絵に描いたような逃走劇にさすがJ・Mの声!!


天皇賞の前哨戦「毎日王冠」勝ち馬は天皇賞の優先出走権。そこで、圧倒的な人気に推されたのがアエロリット。強力な逃げ馬が不在。前に行くアエロリットがすんなりと主導権を取って一人旅になりそうな様相でした。そう思われたファンも多かったようで、単勝2.3倍の1番人気。

鞍上に勝ちまくっているモレイラ騎手。あの腕をたたんで馬と水平の騎乗フォーム。馬に負担が少ないのかも知れません。

アエロリットは抜群のスタートを決めて、難なく先頭に立っていました。前半3ハロンの入りが35秒3。ここ5年と同じ35秒台。2番手に内からキセキ、その外にステファノス、並んでレアリスタ。その後にダイワキャグニー。

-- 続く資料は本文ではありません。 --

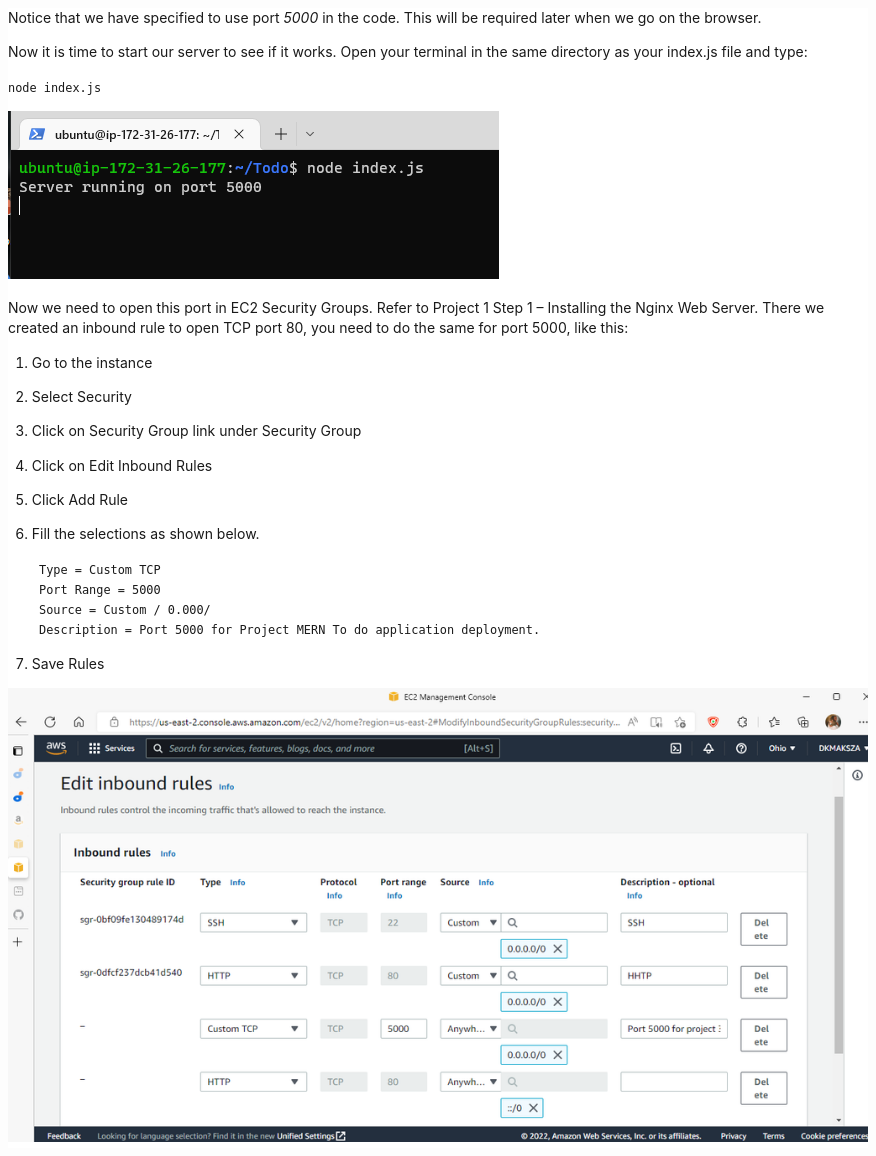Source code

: 

Notice that we have specified to use port *5000* in the code. This will be required later when we go on the browser.


Now it is time to start our server to see if it works. Open your terminal in the same directory as your index.js file and type:



`node index.js`

![Server Running](./Images/Server%20Running.PNG)


Now we need to open this port in EC2 Security Groups. Refer to Project 1 Step 1 – Installing the Nginx Web Server. There we created an inbound rule to open TCP port 80, you need to do the same for port 5000, like this:



1. Go to the instance
2. Select Security
3. Click on Security Group link under Security Group
4. Click on Edit Inbound Rules
5. Click Add Rule
6. Fill the selections as shown below.

        Type = Custom TCP
        Port Range = 5000
        Source = Custom / 0.000/
        Description = Port 5000 for Project MERN To do application deployment.

7. Save Rules


![Edit Inbound Rules](./Images/Edit%20Inbound%20Rules.PNG)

背後にステルヴィオで外にはカツジがいます。ケイアイノーテックはその後です。出負けしたサトノアーサーが続きます。サウンズオブアースは後方。

他馬に邪魔されずスイスイと気持ちよさそうに逃げるアエロリット。3コーナー過ぎに前半5ハロンが59秒0。開幕週の良馬場。予想通りスローペースで展開します。このままの形で4コーナーを先頭でまわって来たアエロリット。

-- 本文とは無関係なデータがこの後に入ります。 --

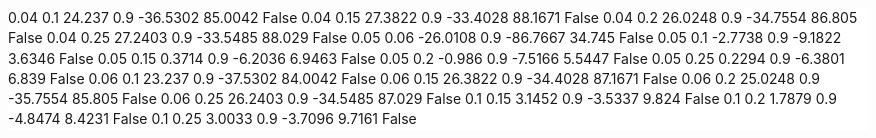 <tr>
   <td>0.04</td>    <td>0.1</td>   <td>24.237</td>    <td>0.9</td>  <td>-36.5302</td> <td>85.0042</td>  <td>False</td>
</tr>
<tr>
   <td>0.04</td>   <td>0.15</td>   <td>27.3822</td>   <td>0.9</td>  <td>-33.4028</td> <td>88.1671</td>  <td>False</td>
</tr>
<tr>
   <td>0.04</td>    <td>0.2</td>   <td>26.0248</td>   <td>0.9</td>  <td>-34.7554</td> <td>86.805</td>   <td>False</td>
</tr>
<tr>
   <td>0.04</td>   <td>0.25</td>   <td>27.2403</td>   <td>0.9</td>  <td>-33.5485</td> <td>88.029</td>   <td>False</td>
</tr>
<tr>
   <td>0.05</td>   <td>0.06</td>  <td>-26.0108</td>   <td>0.9</td>  <td>-86.7667</td> <td>34.745</td>   <td>False</td>
</tr>
<tr>
   <td>0.05</td>    <td>0.1</td>   <td>-2.7738</td>   <td>0.9</td>   <td>-9.1822</td> <td>3.6346</td>   <td>False</td>
</tr>
<tr>
   <td>0.05</td>   <td>0.15</td>   <td>0.3714</td>    <td>0.9</td>   <td>-6.2036</td> <td>6.9463</td>   <td>False</td>
</tr>
<tr>
   <td>0.05</td>    <td>0.2</td>   <td>-0.986</td>    <td>0.9</td>   <td>-7.5166</td> <td>5.5447</td>   <td>False</td>
</tr>
<tr>
   <td>0.05</td>   <td>0.25</td>   <td>0.2294</td>    <td>0.9</td>   <td>-6.3801</td>  <td>6.839</td>   <td>False</td>
</tr>
<tr>
   <td>0.06</td>    <td>0.1</td>   <td>23.237</td>    <td>0.9</td>  <td>-37.5302</td> <td>84.0042</td>  <td>False</td>
</tr>
<tr>
   <td>0.06</td>   <td>0.15</td>   <td>26.3822</td>   <td>0.9</td>  <td>-34.4028</td> <td>87.1671</td>  <td>False</td>
</tr>
<tr>
   <td>0.06</td>    <td>0.2</td>   <td>25.0248</td>   <td>0.9</td>  <td>-35.7554</td> <td>85.805</td>   <td>False</td>
</tr>
<tr>
   <td>0.06</td>   <td>0.25</td>   <td>26.2403</td>   <td>0.9</td>  <td>-34.5485</td> <td>87.029</td>   <td>False</td>
</tr>
<tr>
    <td>0.1</td>   <td>0.15</td>   <td>3.1452</td>    <td>0.9</td>   <td>-3.5337</td>  <td>9.824</td>   <td>False</td>
</tr>
<tr>
    <td>0.1</td>    <td>0.2</td>   <td>1.7879</td>    <td>0.9</td>   <td>-4.8474</td> <td>8.4231</td>   <td>False</td>
</tr>
<tr>
    <td>0.1</td>   <td>0.25</td>   <td>3.0033</td>    <td>0.9</td>   <td>-3.7096</td> <td>9.7161</td>   <td>False</td>
</tr>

あの追い込み馬キセキが2番手という異様な展開。開幕週でキッチリと経済コースを走らせようと考えた川田騎手のファインプレー。3番手にステファノスとレアリスタ。その後にはケイアイノーテックとダイワキャグニー。その背後にサトノアーサー、外にステルヴィオ。後続もジワジワと詰めて来ました。

ところが、ここからが開幕週ならではの高速ラップが続きます。10秒9-11秒2-11秒7。逃げるアエロリットはここからが全力投球。モレイラ騎手を背にしてステッキが入ると強力な二枚腰を発揮。結局、影も踏ませぬ頑張りで見事に押し切りました。

ゴール前で外からステルヴィオが猛然と最速の末脚で追撃。逃げるアエロリットに迫りましたが及ばず2着まで。2番手で先行し頑張ったキセキ、そのインからステファノス。この2頭の3着争いはキセキに軍配。5着にケイアイノーテック。

2番人気のサトノアーサーが6着。直線でステルヴィオと同じ位置にいましたが、どうしたのか伸び切れませんでした。7着に注目していたダイワキャグニー。こちらもサトノアーサー同様に伸びを欠いてしまいました。

優勝したアエロリットは私が安田記念で◎。惜しくも2着でしたが、間違いなく本格化して来ています。そして鞍上にモレイラ騎手を迎えたことで、絶好の展開だったとはいえ横綱相撲のような圧勝劇でした。